WHAT IS NEEDED:
No record may be omitted; give all of them again exactly.

-*-*-

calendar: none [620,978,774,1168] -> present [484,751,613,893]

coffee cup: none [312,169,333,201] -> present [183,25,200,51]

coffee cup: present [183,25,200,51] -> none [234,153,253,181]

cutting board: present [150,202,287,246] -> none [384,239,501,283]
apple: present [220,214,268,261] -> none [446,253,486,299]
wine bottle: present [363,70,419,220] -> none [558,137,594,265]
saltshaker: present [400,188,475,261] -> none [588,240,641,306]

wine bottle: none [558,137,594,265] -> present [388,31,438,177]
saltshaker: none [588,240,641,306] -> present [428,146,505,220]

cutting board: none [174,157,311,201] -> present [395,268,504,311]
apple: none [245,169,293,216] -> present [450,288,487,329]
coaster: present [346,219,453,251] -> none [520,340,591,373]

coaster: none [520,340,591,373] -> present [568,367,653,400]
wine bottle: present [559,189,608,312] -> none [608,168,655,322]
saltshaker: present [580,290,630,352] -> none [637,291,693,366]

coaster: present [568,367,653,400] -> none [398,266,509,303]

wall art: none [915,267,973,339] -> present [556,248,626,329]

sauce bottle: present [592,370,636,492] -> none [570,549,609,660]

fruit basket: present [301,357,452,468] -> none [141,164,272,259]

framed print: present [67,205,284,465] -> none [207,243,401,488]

-*-*-

WRITTEN ANSWER:
calendar: none [620,978,774,1168] -> present [484,751,613,893]

coffee cup: none [312,169,333,201] -> present [183,25,200,51]

coffee cup: present [183,25,200,51] -> none [234,153,253,181]

cutting board: present [150,202,287,246] -> none [384,239,501,283]
apple: present [220,214,268,261] -> none [446,253,486,299]
wine bottle: present [363,70,419,220] -> none [558,137,594,265]
saltshaker: present [400,188,475,261] -> none [588,240,641,306]

wine bottle: none [558,137,594,265] -> present [388,31,438,177]
saltshaker: none [588,240,641,306] -> present [428,146,505,220]

cutting board: none [174,157,311,201] -> present [395,268,504,311]
apple: none [245,169,293,216] -> present [450,288,487,329]
coaster: present [346,219,453,251] -> none [520,340,591,373]

coaster: none [520,340,591,373] -> present [568,367,653,400]
wine bottle: present [559,189,608,312] -> none [608,168,655,322]
saltshaker: present [580,290,630,352] -> none [637,291,693,366]

coaster: present [568,367,653,400] -> none [398,266,509,303]

wall art: none [915,267,973,339] -> present [556,248,626,329]

sauce bottle: present [592,370,636,492] -> none [570,549,609,660]

fruit basket: present [301,357,452,468] -> none [141,164,272,259]

framed print: present [67,205,284,465] -> none [207,243,401,488]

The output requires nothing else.